China claims most of the South China Sea, parts of which are also claimed by the Philippines, Brunei, Malaysia, Taiwan, Vietnam and Indonesia. An international tribunal in 2016 voided China’s claim, which Beijing has rejected.

The Philippine Coast Guard on Monday said its website had not been hacked.

The Chinese Embassy in Manila denied that China was behind the hacking, saying speculations about its involvement were baseless and “highly irresponsible.”

“The Chinese government all along firmly opposes and cracks down on all forms of cyber-attacks in accordance with the law, allows no country or individual to engage in cyber-attacks and other illegal activities on Chinese soil or using Chinese infrastructure,” it in a statement.

“China calls on all countries to jointly safeguard cyber-security through dialogue and cooperation.”

A similar cyber-espionage operation targeted an unnamed Southeast Asian government earlier this year, Ms. Hontiveros-Baraquel said, citing a 2023 study by Palo Alto research firm Unit 42.

“The investigation we conducted revealed that what initially appeared as a single attack orchestrated by a solitary threat actor was not so simple,” Unit 42 said in the study. “It unfolded into a complex operation of multiple infiltrations carried out across three distinct clusters of activity.”

Also on Tuesday, Interior and Local Government Secretary Benjamin Abalos, Jr. said he would soon greenlight the creation of a cyber-crime training institute under the Philippine National Police’s Public Safety College.

“It already has a structure, with the Board of Trustees and all,” he told a palace news briefing after meeting with the President.

Only police personnel at the regional level are trained in cyber-crime, national police chief Benjamin C. Acorda, Jr. told the same briefing. “Although seemingly we have seen our crime statistics improve — it went down by 10% — there is a need for us to focus on cyber-crimes.”

Mr. Acorda said they have trained more than 400 officers in cyber-security. The President has ordered him to expand the training to include police stations at the local level using their 2024 budgets, he added.
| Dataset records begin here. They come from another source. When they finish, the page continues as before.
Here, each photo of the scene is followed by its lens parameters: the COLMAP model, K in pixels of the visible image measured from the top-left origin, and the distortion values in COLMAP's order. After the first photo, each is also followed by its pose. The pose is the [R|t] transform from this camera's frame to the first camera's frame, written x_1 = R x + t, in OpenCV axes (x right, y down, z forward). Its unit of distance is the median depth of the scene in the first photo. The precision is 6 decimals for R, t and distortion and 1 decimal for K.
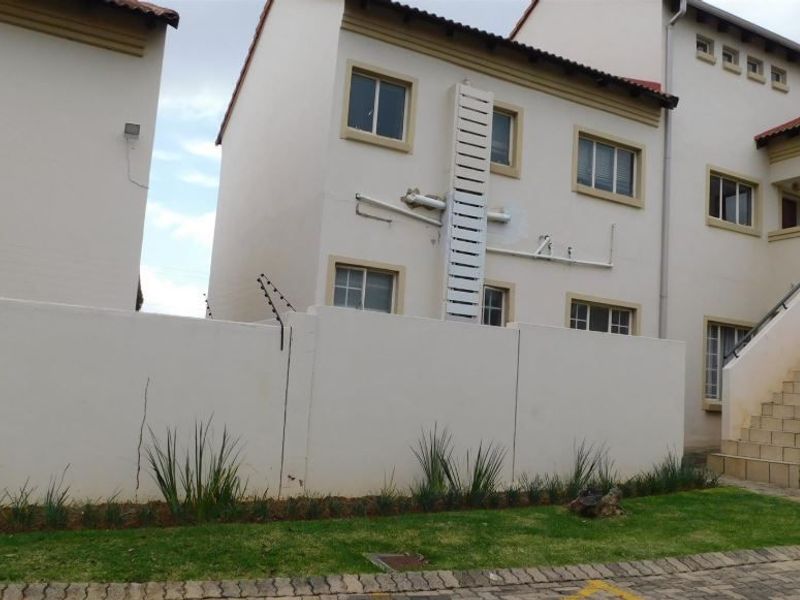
lens RADIAL K [[739.3, 0, 400.0], [0, 739.3, 300.0], [0, 0, 1]] dist [-0.050433, 0.019271]
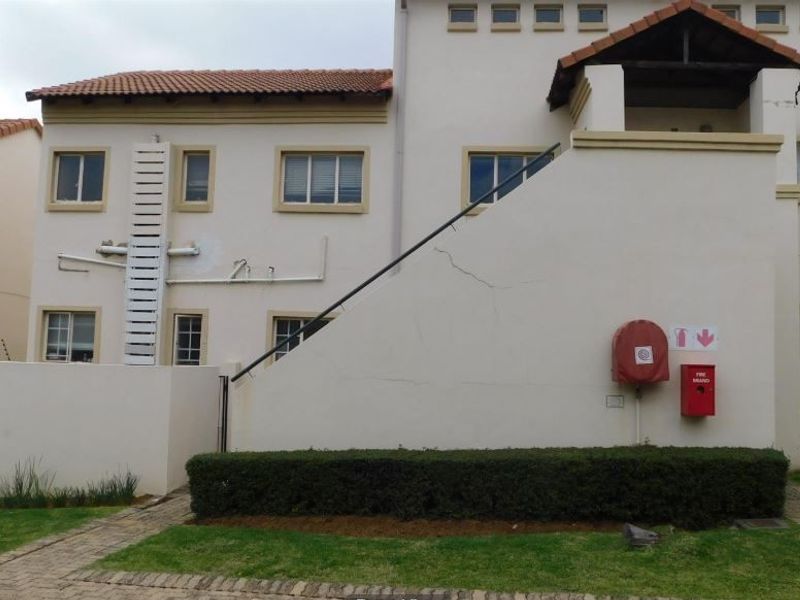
lens RADIAL K [[739.3, 0, 400.0], [0, 739.3, 300.0], [0, 0, 1]] dist [-0.050433, 0.019271]
pose [[0.844187, -0.088748, -0.528652, 0.949122], [0.097470, 0.995173, -0.011419, 0.004579], [0.527113, -0.041888, 0.848762, 0.216181]]
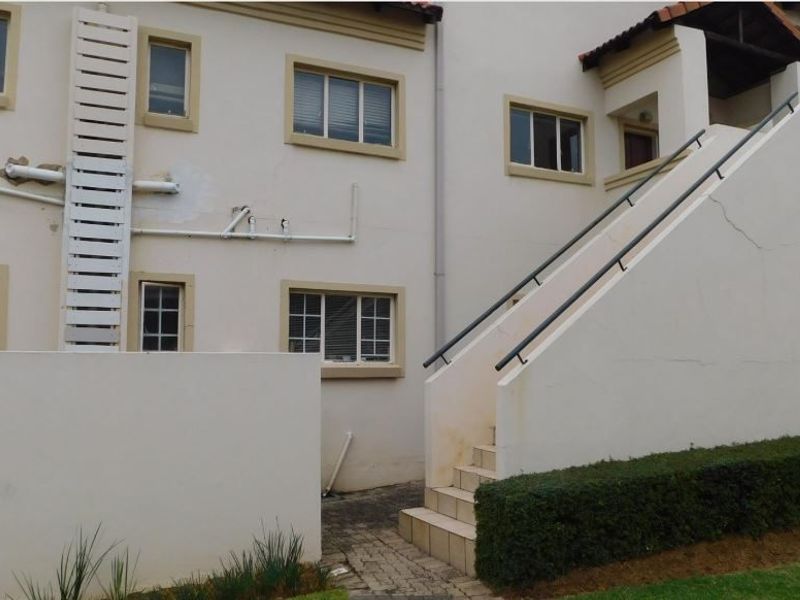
lens RADIAL K [[739.3, 0, 400.0], [0, 739.3, 300.0], [0, 0, 1]] dist [-0.050433, 0.019271]
pose [[0.996963, -0.071549, -0.030741, 0.371911], [0.072466, 0.996925, 0.029832, -0.004152], [0.028512, -0.031969, 0.999082, 0.261951]]
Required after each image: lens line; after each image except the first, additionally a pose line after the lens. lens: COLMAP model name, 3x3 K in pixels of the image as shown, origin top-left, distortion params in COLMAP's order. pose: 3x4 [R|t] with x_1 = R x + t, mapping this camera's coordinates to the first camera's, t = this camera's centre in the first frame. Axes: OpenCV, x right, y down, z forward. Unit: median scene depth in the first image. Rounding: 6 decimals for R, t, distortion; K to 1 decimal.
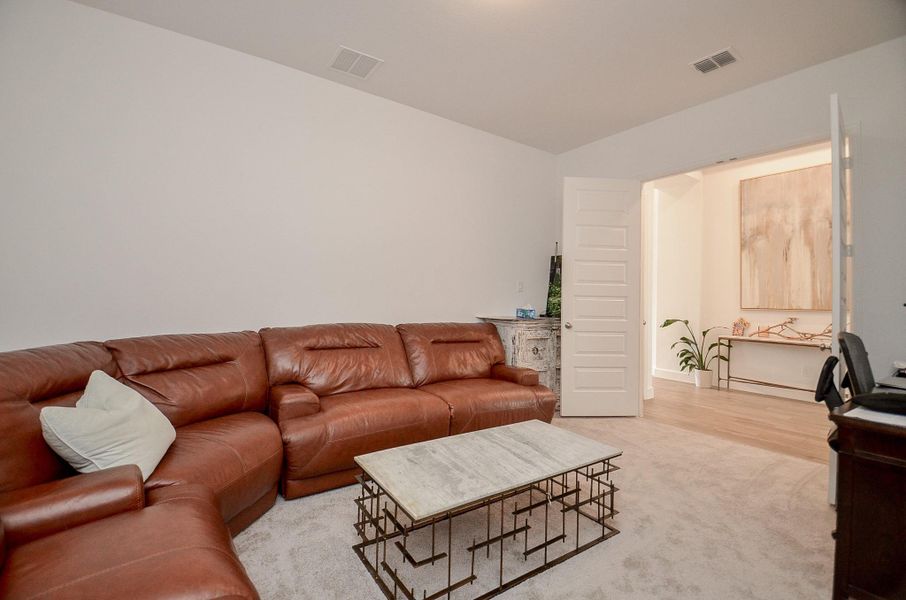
lens RADIAL K [[401.6, 0, 452.8], [0, 401.6, 299.1], [0, 0, 1]] dist [-0.001994, -0.000230]
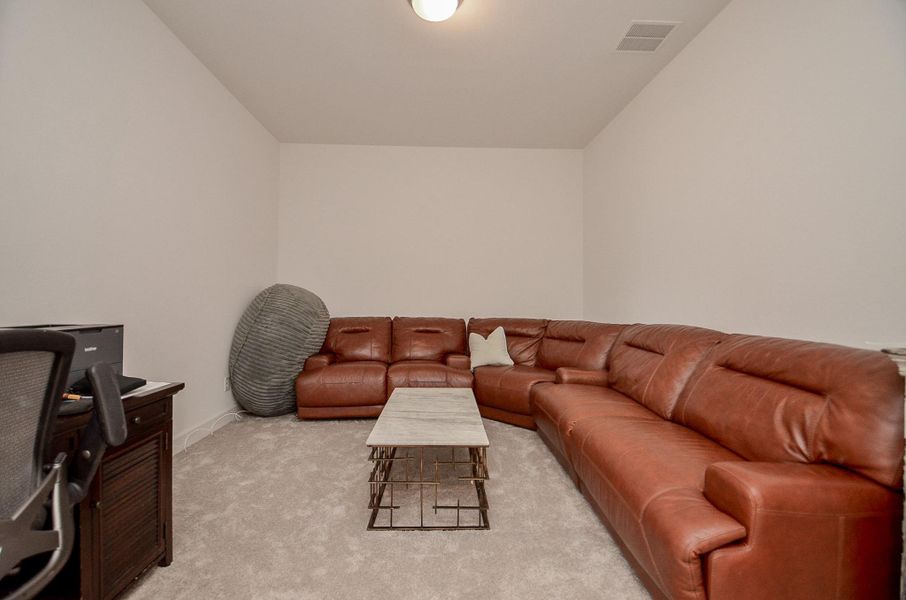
lens RADIAL K [[401.6, 0, 452.6], [0, 401.6, 299.1], [0, 0, 1]] dist [-0.001994, -0.000230]
pose [[-0.538822, -0.006453, -0.842395, 1.155654], [-0.004229, 0.999979, -0.004955, 0.021295], [0.842409, 0.000893, -0.538837, 1.717091]]
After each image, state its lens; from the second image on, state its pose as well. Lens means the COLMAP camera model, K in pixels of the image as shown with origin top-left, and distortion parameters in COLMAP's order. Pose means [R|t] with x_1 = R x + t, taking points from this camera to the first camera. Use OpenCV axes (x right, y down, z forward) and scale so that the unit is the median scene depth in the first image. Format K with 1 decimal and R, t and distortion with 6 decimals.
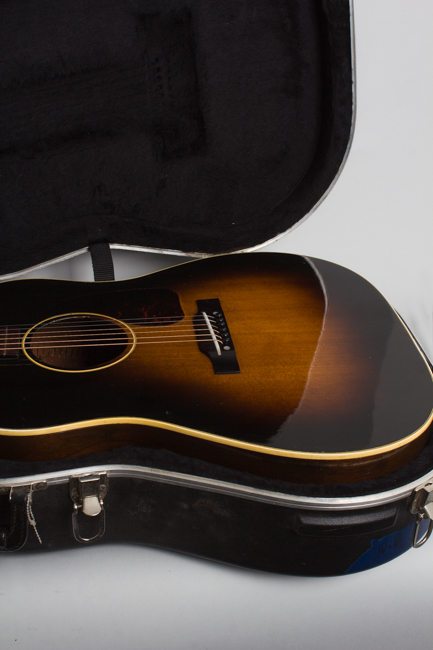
lens RADIAL K [[979.8, 0, 216.3], [0, 979.8, 323.5], [0, 0, 1]] dist [-0.007298, 0.000000]
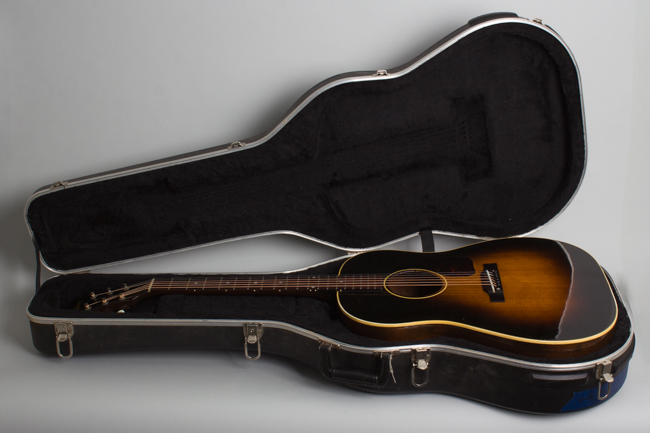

The top cybercrimes in the country include swindling, with 15,000 cases in the past seven months from just 5,452 cases from December 2020 to June 2022, Mr. Acorda said.

The cost of cybercrimes to the global economy surpassed $8 trillion (P450 trillion) in 2022, according to Evolve Security, citing data from Statista. This likely increased to $11 trillion last year and could rise further to $20 trillion by 2026, it said.

Mr. Acorda said online scams are the most common cyber-crimes in the country.

The Philippines’ shopping scam rate hit 35.9%, the highest among 11 Asian countries surveyed, according to the 2023 Asia Scam report, which was based on data collected from 20,000 respondents.